Ter ou não ter? Eis a questão!
 
          Já virou lugar comum dizer-se que é mais importante ser do que ter. Todavia, isso é um mero jogo de palavras porque, afinal, todo mundo tem um caráter, tem uma personalidade, enfim, tem um modo de ser. E “ter” é sentido de posse e cada um, como indivíduo, imagina ter a posse de si mesmo. Na prática, a identidade não é vista como o conjunto do que se é, mas como o acúmulo dos atributos que se tem.

          O sentido de posse, por sua vez é algo inerente ao instinto dos seres vivos em geral e não só do ser humano em particular. Ninguém estranha que um leão tenha ciúme de suas fêmeas e isso, perante a lei de preservação ditada pela natureza, é algo absolutamente necessário. Da mesma forma, se uma abelha não cobiçasse o pólen das flores, sabe-se lá o que existira em lugar do mel. Ainda, não fossem as formigas seres avarentos na estocagem de seus alimentos, as cigarras é que seriam os bons exemplos nas fábulas. 


          Portanto, desde de que não seja num grau doentio, é absolutamente natural e instintivo que um ser humano, também, tenha lá suas doses de ciúme, cobiça e avareza; tudo isso sendo variantes do sentido de posse. Contudo, há uma outra variante que é algo essencialmente humano. Falo da inveja, que é aquele sentimento de alguém que deseja que um outro não tenha, independendo se esse alguém já possua ou queira obter alguma coisa. O foco não está no objeto da posse, mas sim, no possuidor.
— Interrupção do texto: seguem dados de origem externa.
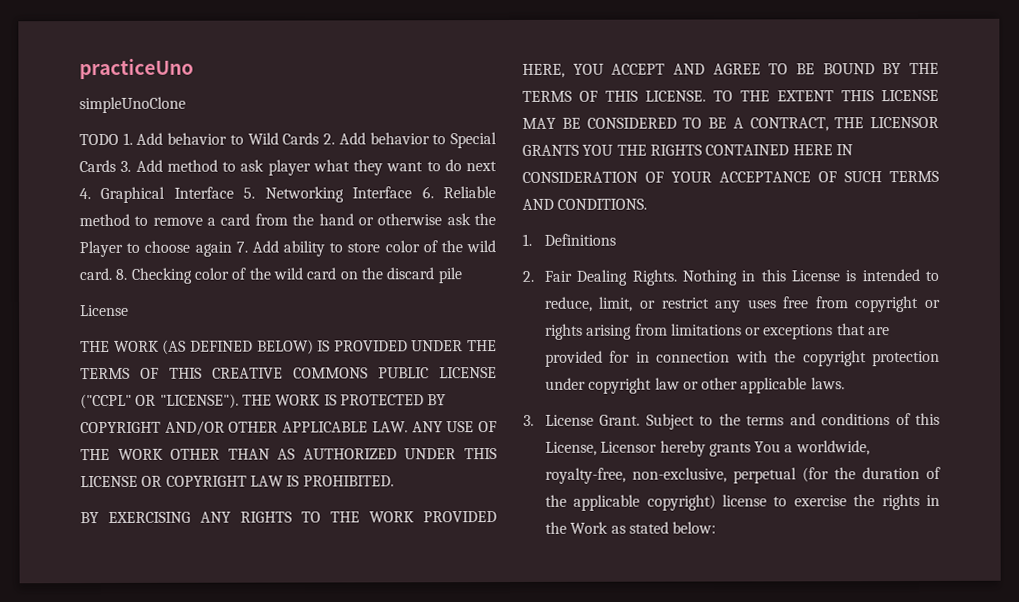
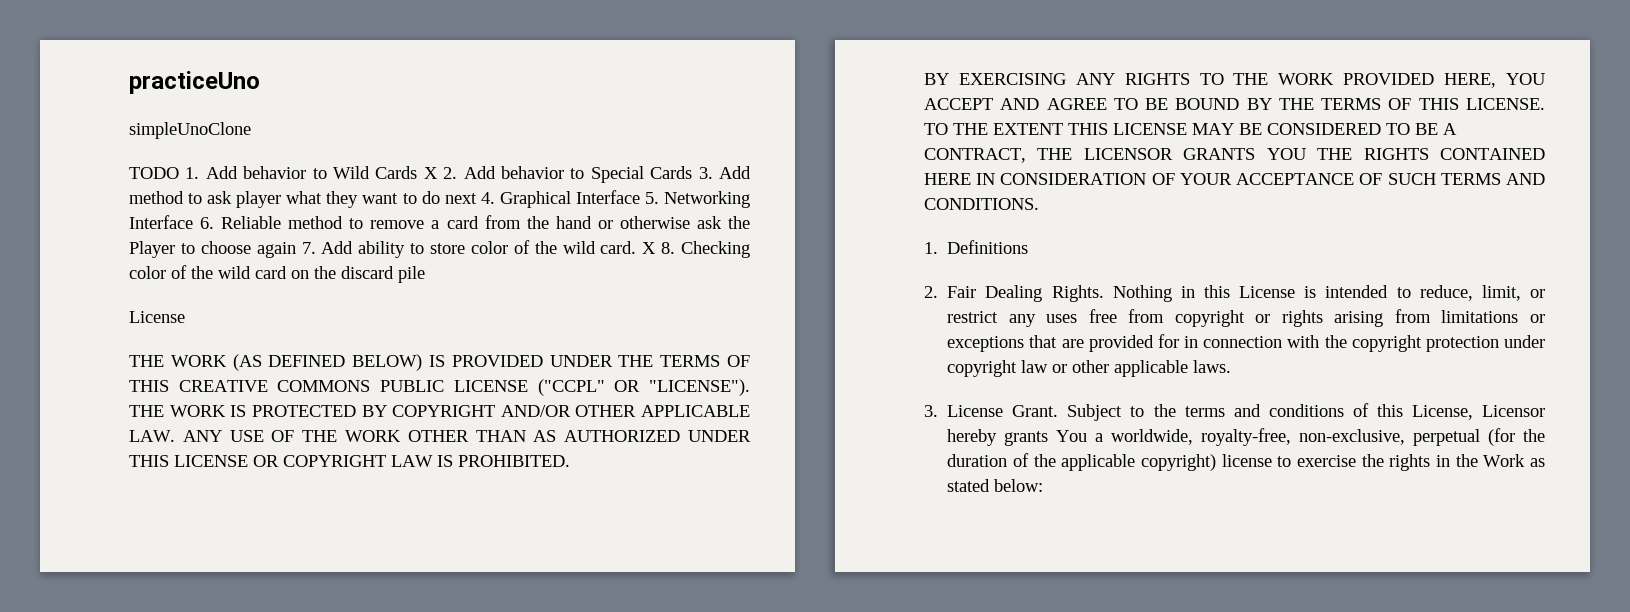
(320, 138) none -> [423,167,438,179] X
(112, 274) none -> [642,242,657,254] X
          A desgraça do invejoso é a boa ventura alheia. Ele não almeja conquistas em si; deseja derrotas para outros. Ele não pretende amealhar para si; deseja misérias para alguém. A inveja é subproduto da vileza humana; dejeto de podridões da alma. Nobre seria se acaso, agora, eu citasse algum grande pensador, porém, nada define melhor a essência de um invejoso do que a sabedoria popular, pois, de fato, a inveja é uma merda!